José Mourinho has spoken out strongly to state he is not unhappy at Manchester United. His remarks follow comments the manager made in October that living in Manchester is "a bit of a disaster". He is thought to have said this humorously and he has clarified his situation.
“To give people this idea that I’m not happy here but that I was happy in London – it’s bullsh*t,” the manager told the fanzine United We Stand. “My family are in London because my daughter is at university. My son plays for Fulham. I cannot demand they follow me, they have their lives and they’re at that age where they want to fly.
“One day a week – when I can and at the moment it’s difficult with all the games – I go to London to have dinner with the family.”
He regards the separation from his family as part of the job. "I don't go to cities to enjoy cities, I go to work," he said. "If I wanted to enjoy places I would go to Los Angeles and go to the beach every day. I'm here to arrive at the training ground every day at 8am and leave on a normal day at 6pm. I give everything I have. I have nothing more to give in terms of my time, my desire and my ambition."
Mourinho knows he has a major rebuilding challenge at the club, though does not regret his stance on taking over in the summer that United should aim for this season’s title.
“In the Premier League right now there are clubs with 5 per cent of United’s history and probably in this moment they are better equipped for success,” he said. “If you remember my words from my first press conference, I was not arrogant. I knew I was being risky with my words when I said: ‘I want United to be champions now.’ But I felt – and keep feeling – that no matter what the conditions are at United, you have to say that.
“We are getting too many draws and our results are the type a defensive team has – yet we’re not playing like a defensive team.”
Mourinho added that he did not view any of the players in United’s academy as good enough for promotion. “Excite me, yes. Ready? No,” he said.
"Last season, some of the boys were waiting. Some of them with great talent. Marcus Rashford is head of that talent. They were in a period where they had to play. They had no pressure at all. Nobody expected anything from them. There were no senior players on the bench waiting for them to make a mistake, just them. The choice was Rashford or Rashford. Timothy Fosu-Mensah or Mensah. There were no other options, the injuries were so many.

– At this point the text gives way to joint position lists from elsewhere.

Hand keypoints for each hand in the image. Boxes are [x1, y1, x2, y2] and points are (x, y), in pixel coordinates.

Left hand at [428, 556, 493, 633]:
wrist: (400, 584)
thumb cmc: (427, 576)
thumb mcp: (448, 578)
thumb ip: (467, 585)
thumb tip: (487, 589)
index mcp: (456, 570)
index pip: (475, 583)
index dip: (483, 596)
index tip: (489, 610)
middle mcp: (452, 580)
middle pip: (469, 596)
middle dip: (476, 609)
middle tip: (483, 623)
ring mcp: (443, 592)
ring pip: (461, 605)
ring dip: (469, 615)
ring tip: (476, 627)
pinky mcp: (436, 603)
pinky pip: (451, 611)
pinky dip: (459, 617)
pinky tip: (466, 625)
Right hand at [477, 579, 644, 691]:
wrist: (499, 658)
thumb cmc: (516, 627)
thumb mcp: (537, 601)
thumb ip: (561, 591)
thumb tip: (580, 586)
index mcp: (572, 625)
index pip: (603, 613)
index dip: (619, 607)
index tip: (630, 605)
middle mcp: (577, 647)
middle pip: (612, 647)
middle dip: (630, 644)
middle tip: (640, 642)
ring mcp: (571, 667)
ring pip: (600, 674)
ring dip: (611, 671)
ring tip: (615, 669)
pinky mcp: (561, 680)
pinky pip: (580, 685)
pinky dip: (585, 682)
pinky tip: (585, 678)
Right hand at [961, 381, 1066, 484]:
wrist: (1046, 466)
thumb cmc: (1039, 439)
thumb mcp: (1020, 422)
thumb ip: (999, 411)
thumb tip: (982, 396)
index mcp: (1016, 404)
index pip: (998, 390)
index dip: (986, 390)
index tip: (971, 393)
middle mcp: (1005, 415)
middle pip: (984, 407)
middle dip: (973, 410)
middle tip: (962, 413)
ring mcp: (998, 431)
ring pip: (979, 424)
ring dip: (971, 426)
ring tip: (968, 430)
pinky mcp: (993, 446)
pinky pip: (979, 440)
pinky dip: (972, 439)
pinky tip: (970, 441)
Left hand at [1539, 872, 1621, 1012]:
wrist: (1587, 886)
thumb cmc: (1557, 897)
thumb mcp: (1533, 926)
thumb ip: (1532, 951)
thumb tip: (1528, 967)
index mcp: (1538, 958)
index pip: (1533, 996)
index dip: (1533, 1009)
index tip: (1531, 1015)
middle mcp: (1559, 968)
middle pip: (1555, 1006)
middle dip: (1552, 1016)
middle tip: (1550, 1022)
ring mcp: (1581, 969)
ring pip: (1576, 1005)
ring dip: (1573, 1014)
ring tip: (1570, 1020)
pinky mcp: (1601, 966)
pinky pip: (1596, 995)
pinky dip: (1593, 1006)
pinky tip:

"The situation is different this season. The number of injuries is smaller, the expectations about the players are higher. I investigated the history of some young players at the club. One is one of the greatest players this club has ever had – Ryan Giggs.
“His second season was not comparable with the season when he started. Then, in the third season, he reached the level of Giggs. It was the final explosion of Giggs. That happens with many youth players. They are free when they first come, free of responsibilities and to express themselves. Opponents don’t know them, they’re caught by surprise.
"That changes in the second season, but we train many times with the young players here. In international weeks me, and Nicky Butt [the academy head] and before Nicky with Warren Joyce, we have the young players together and interacting. It helps accelerate their process. So yes, we want to play young players but sometimes in football it's about the moment. So yes, the people here are aware of the history and tradition of young players at the club."